* [PAGE TEXT]

ATHENS (Reuters) - A movement more insidious than crippling strikes or anarchist fire bombings is threatening to undermine Greece’s efforts to escape a debt crisis shaking the euro zone.
The “I don’t pay” movement -- a sullen form of uncivil disobedience -- is beginning to starve the government of vital revenue from transport and public services as it struggles to plug a giant budget hole.
Fed up with wage cuts and tax hikes while corrupt politicians seen as responsible for the crisis enjoy impunity, more and more Greeks are refusing to pay for road tolls, bus tickets and other public charges.
“It’s not easy to take to the streets holding a Molotov cocktail, but it’s easy to say I won’t pay,” pollster Costas Panagopoulos said. “The ‘I don’t pay’ movement is now the main risk for the government.”
The ruling Socialists must show within months that tax evaders and those who profited from past corruption are being punished if they want to contain the movement, he said.
The political and legal system grants politicians almost blanket immunity from prosecution, and efforts to fight tax evasion have been slow to show results.
Despite tough austerity measures, social unrest has so far been more subdued than expected as the majority of Greeks have grudgingly accepted that some sacrifices are necessary.
But growing numbers of people are choosing to show their anger by refusing to pay for highways, public transport and state TV licence fees.
More than 56 percent of Greeks approve of this kind of protest compared to 39 percent who don‘t, according to an MRB poll published in a Sunday newspaper.
Launched as a fringe disobedience movement by residents living near the Afidnai toll gate on a main highway into Athens, the ‘I don’t pay’ action group initially only dodged road tolls.

* [CHALLENGES]
a – Reproduce the passage of the Greek debt protest article starting with "The ruling Socialists" and going on through "TV licence fees.".
b – Answer these questions from the Greek debt protest article, one answer per line:
(i) Who called the movement the main risk for the government?
(ii) According to the MRB poll, what share of Greeks approve of this kind of protest?
(iii) Near which toll gate did residents launch the action group?
c – Summarize the Greek debt protest article in two sentences.

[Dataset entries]

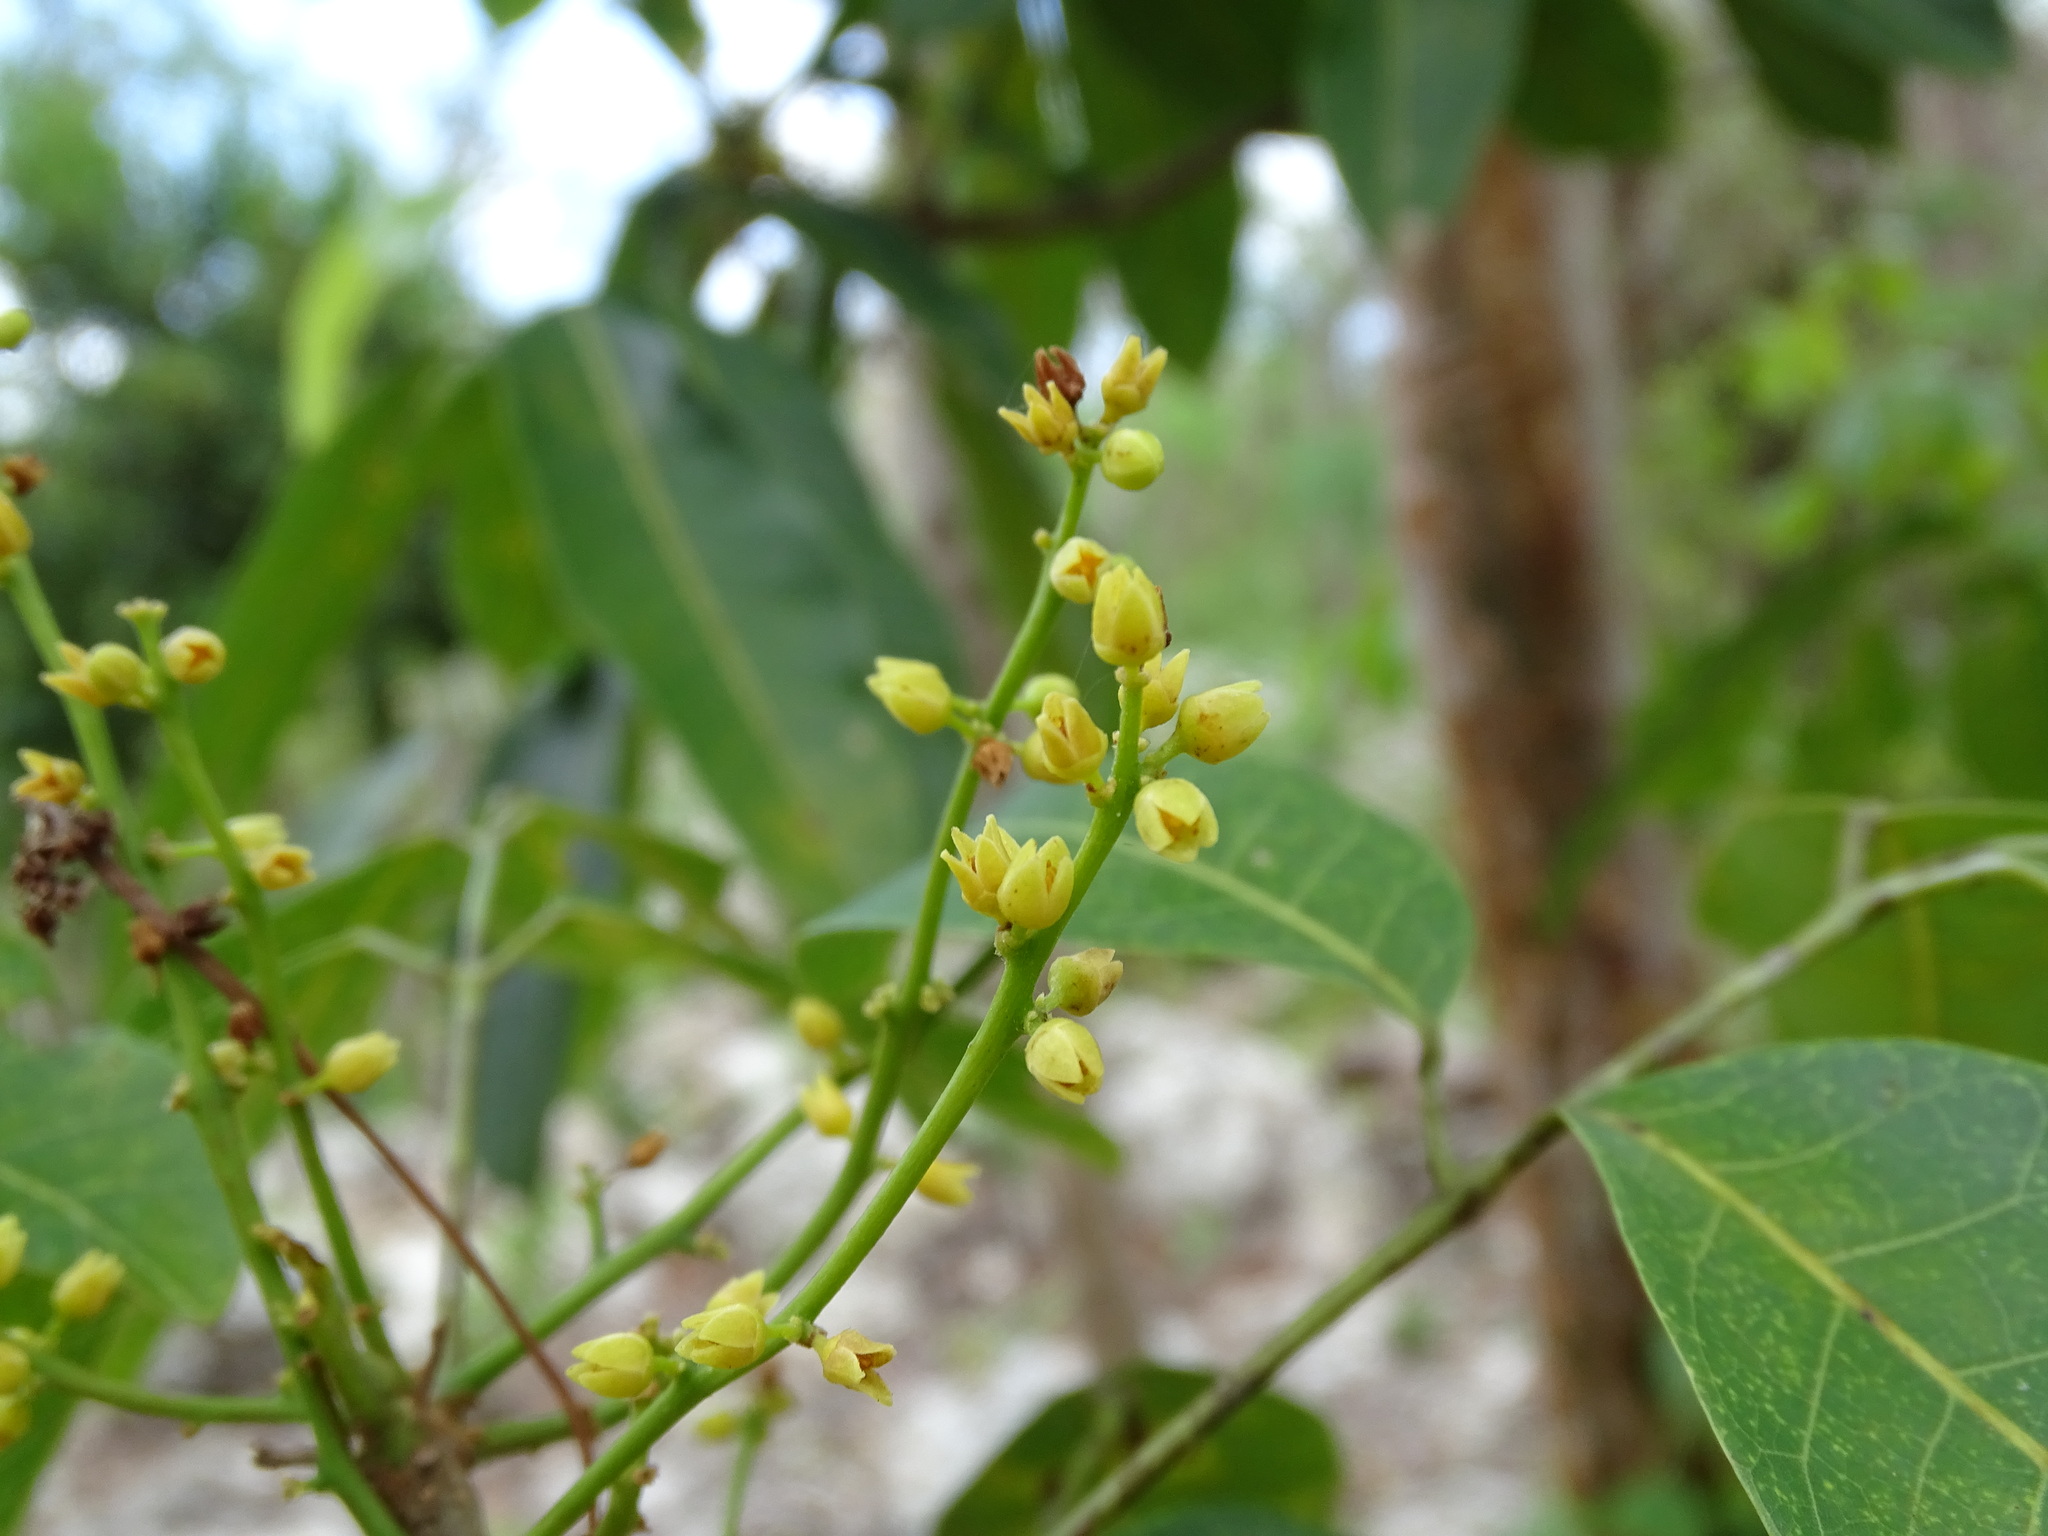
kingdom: Plantae
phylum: Tracheophyta
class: Magnoliopsida
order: Sapindales
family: Burseraceae
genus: Protium
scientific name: Protium copal
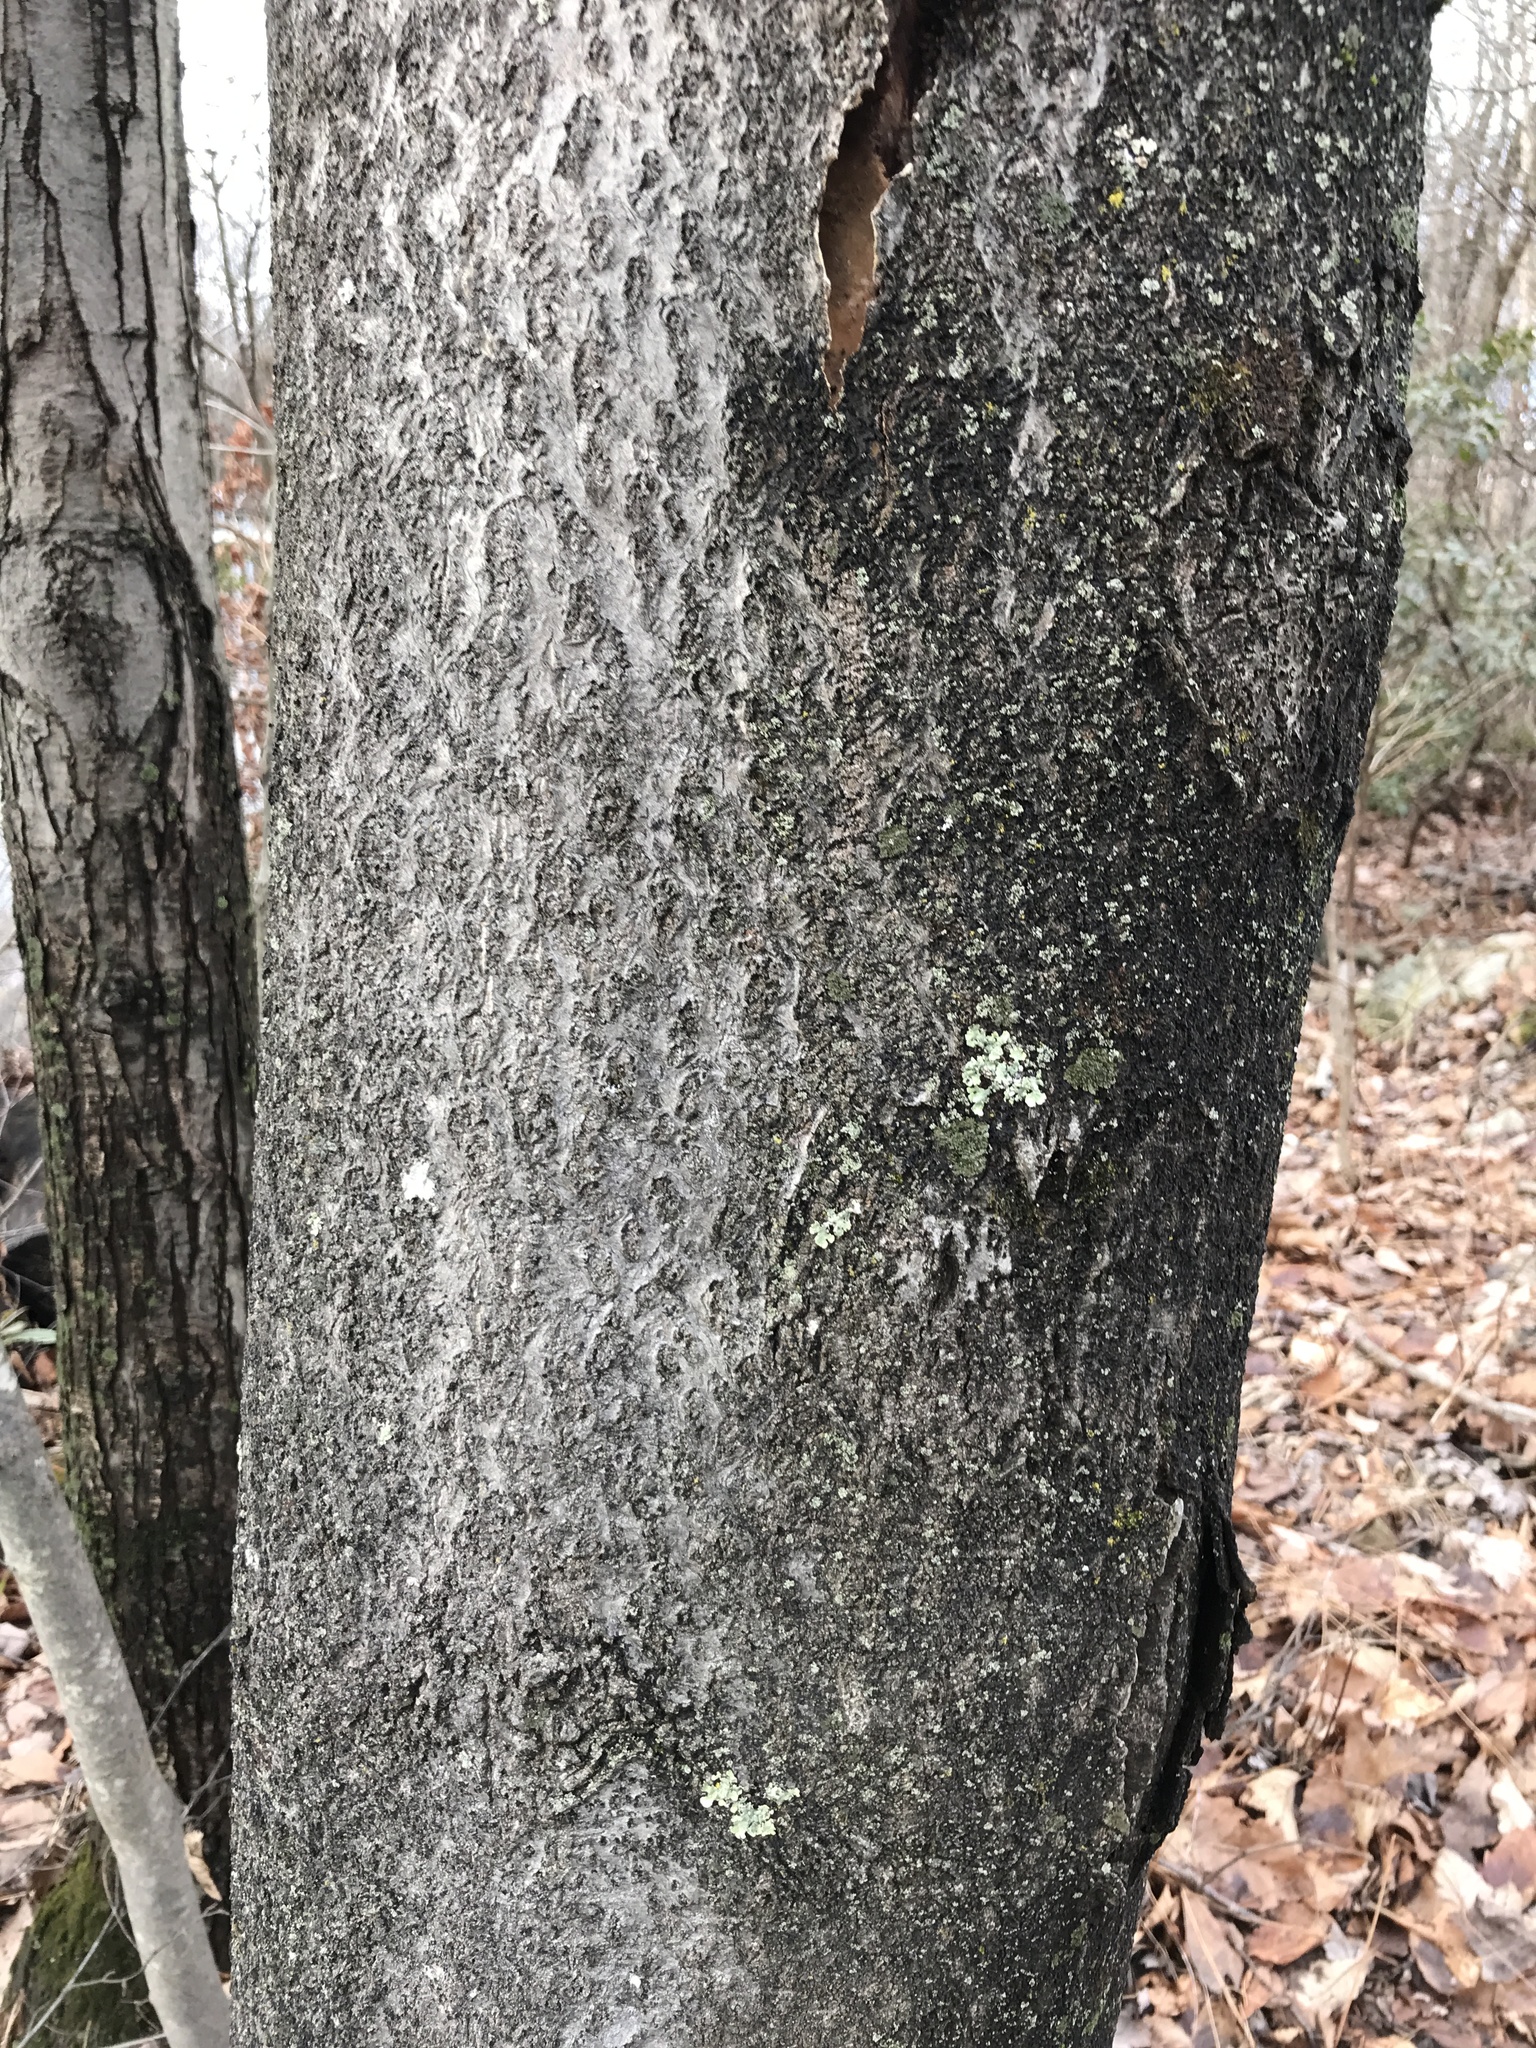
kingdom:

* [EXPECTED RESPONSES]
a –
The ruling Socialists must show within months that tax evaders and those who profited from past corruption are being punished if they want to contain the movement, he said.
The political and legal system grants politicians almost blanket immunity from prosecution, and efforts to fight tax evasion have been slow to show results.
Despite tough austerity measures, social unrest has so far been more subdued than expected as the majority of Greeks have grudgingly accepted that some sacrifices are necessary.
But growing numbers of people are choosing to show their anger by refusing to pay for highways, public transport and state TV licence fees.

b –
(i) Pollster Costas Panagopoulos
(ii) More than 56 percent
(iii) The Afidnai toll gate, on a main highway into Athens

c – Fed up with wage cuts, tax hikes and the impunity of corrupt politicians, more and more Greeks are refusing to pay road tolls, bus tickets and other public charges, and this "I don't pay" movement is beginning to starve the government of revenue as it struggles to plug a giant budget hole. Pollster Costas Panagopoulos called the movement the main risk for the government, and an MRB poll found that more than 56 percent of Greeks approve of this kind of protest.